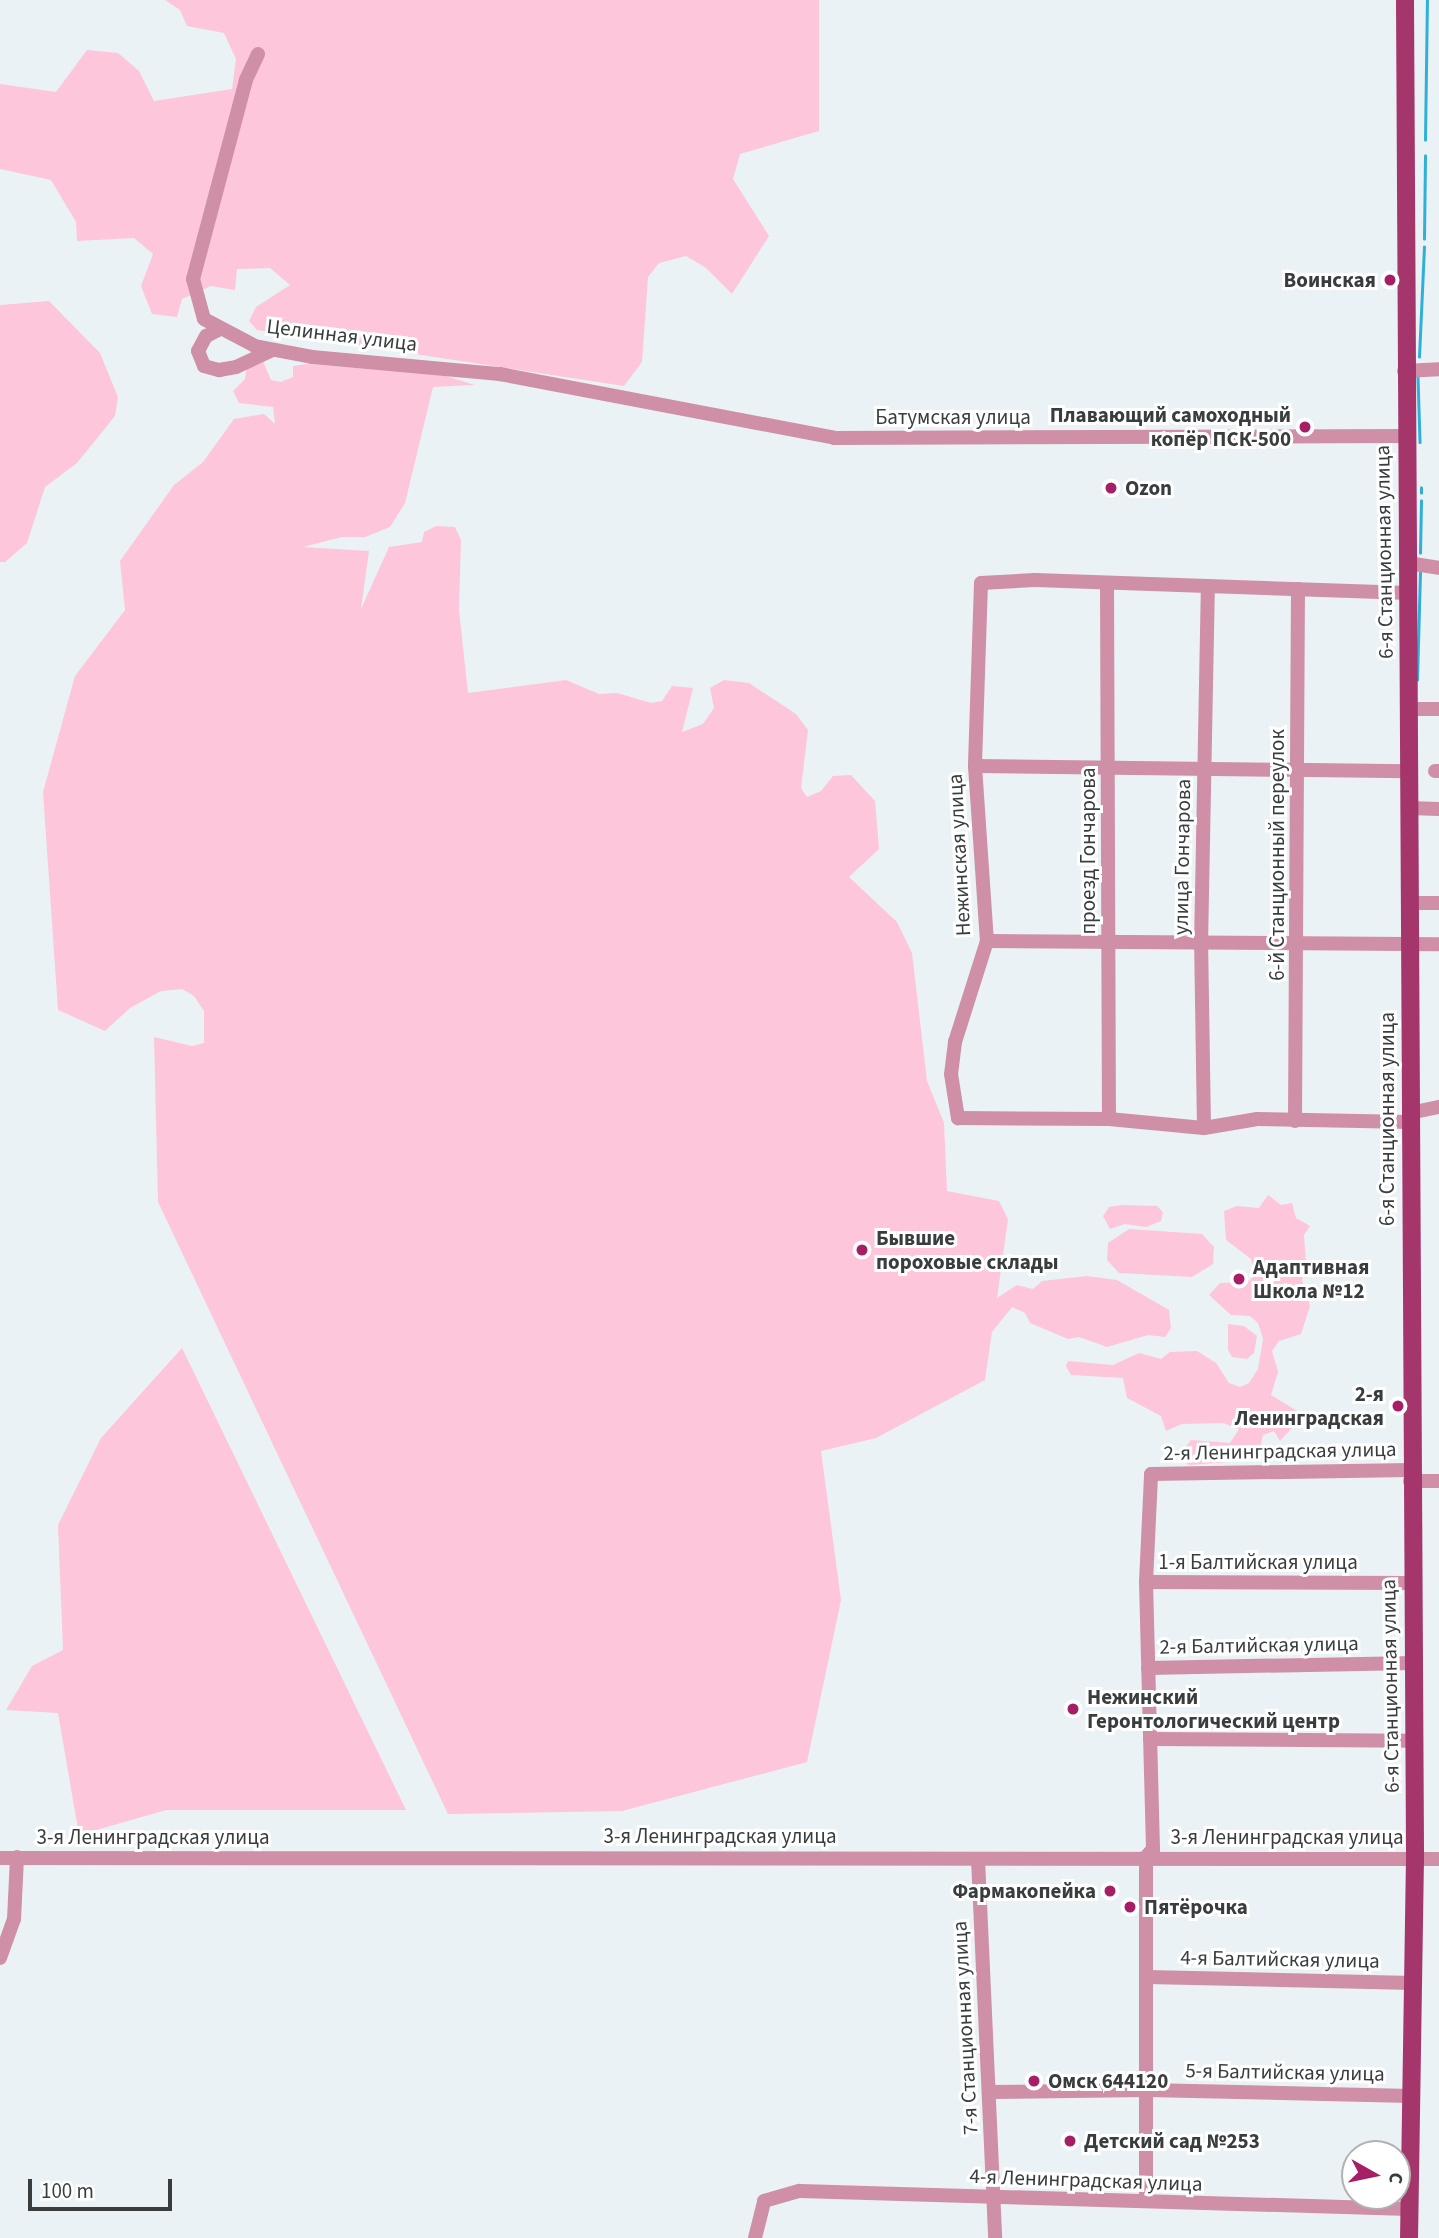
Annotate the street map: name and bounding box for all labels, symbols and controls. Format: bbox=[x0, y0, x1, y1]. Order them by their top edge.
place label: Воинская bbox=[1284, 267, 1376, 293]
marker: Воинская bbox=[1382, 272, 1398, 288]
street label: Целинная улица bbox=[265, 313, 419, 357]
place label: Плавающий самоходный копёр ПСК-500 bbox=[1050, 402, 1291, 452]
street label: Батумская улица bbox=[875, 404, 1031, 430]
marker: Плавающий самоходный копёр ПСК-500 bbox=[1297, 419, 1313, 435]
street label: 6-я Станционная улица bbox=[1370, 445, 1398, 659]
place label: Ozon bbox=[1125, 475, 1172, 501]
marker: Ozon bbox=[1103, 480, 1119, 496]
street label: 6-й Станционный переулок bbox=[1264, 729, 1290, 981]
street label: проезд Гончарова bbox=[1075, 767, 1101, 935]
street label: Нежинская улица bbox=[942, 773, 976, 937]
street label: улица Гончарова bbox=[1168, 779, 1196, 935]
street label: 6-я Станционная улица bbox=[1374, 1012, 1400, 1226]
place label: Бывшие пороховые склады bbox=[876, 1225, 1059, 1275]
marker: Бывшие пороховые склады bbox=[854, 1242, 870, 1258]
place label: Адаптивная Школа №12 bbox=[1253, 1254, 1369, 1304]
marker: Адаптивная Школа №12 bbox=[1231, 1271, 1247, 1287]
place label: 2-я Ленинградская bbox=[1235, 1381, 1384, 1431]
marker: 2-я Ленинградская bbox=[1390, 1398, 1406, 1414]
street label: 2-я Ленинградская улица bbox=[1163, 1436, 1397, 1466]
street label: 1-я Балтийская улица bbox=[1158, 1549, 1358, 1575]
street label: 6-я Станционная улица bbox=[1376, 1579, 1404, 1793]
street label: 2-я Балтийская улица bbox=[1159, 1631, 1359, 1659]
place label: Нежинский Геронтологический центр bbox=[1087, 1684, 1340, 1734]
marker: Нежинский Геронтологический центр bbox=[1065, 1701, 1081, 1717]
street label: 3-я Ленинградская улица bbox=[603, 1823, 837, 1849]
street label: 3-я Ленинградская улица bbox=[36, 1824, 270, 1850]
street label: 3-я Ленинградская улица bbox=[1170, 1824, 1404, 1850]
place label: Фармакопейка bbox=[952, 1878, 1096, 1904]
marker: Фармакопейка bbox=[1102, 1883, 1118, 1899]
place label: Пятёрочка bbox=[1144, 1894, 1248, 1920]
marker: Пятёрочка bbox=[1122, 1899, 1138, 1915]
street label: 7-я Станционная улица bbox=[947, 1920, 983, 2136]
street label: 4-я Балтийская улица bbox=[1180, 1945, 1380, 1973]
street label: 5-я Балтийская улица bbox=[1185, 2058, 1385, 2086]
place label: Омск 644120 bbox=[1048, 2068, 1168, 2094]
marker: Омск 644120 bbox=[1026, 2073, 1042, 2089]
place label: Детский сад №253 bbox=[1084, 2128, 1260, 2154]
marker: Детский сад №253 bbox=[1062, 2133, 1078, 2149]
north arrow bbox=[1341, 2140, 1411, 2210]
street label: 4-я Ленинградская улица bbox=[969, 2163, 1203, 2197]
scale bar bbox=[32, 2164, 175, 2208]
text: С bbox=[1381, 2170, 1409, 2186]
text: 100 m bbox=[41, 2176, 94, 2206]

-*-*-

- **Exercise requirements**
Each line in the records that carries "marker" must be copied out.

- **Solution**
marker: Воинская bbox=[1382, 272, 1398, 288]
marker: Плавающий самоходный копёр ПСК-500 bbox=[1297, 419, 1313, 435]
marker: Ozon bbox=[1103, 480, 1119, 496]
marker: Бывшие пороховые склады bbox=[854, 1242, 870, 1258]
marker: Адаптивная Школа №12 bbox=[1231, 1271, 1247, 1287]
marker: 2-я Ленинградская bbox=[1390, 1398, 1406, 1414]
marker: Нежинский Геронтологический центр bbox=[1065, 1701, 1081, 1717]
marker: Фармакопейка bbox=[1102, 1883, 1118, 1899]
marker: Пятёрочка bbox=[1122, 1899, 1138, 1915]
marker: Омск 644120 bbox=[1026, 2073, 1042, 2089]
marker: Детский сад №253 bbox=[1062, 2133, 1078, 2149]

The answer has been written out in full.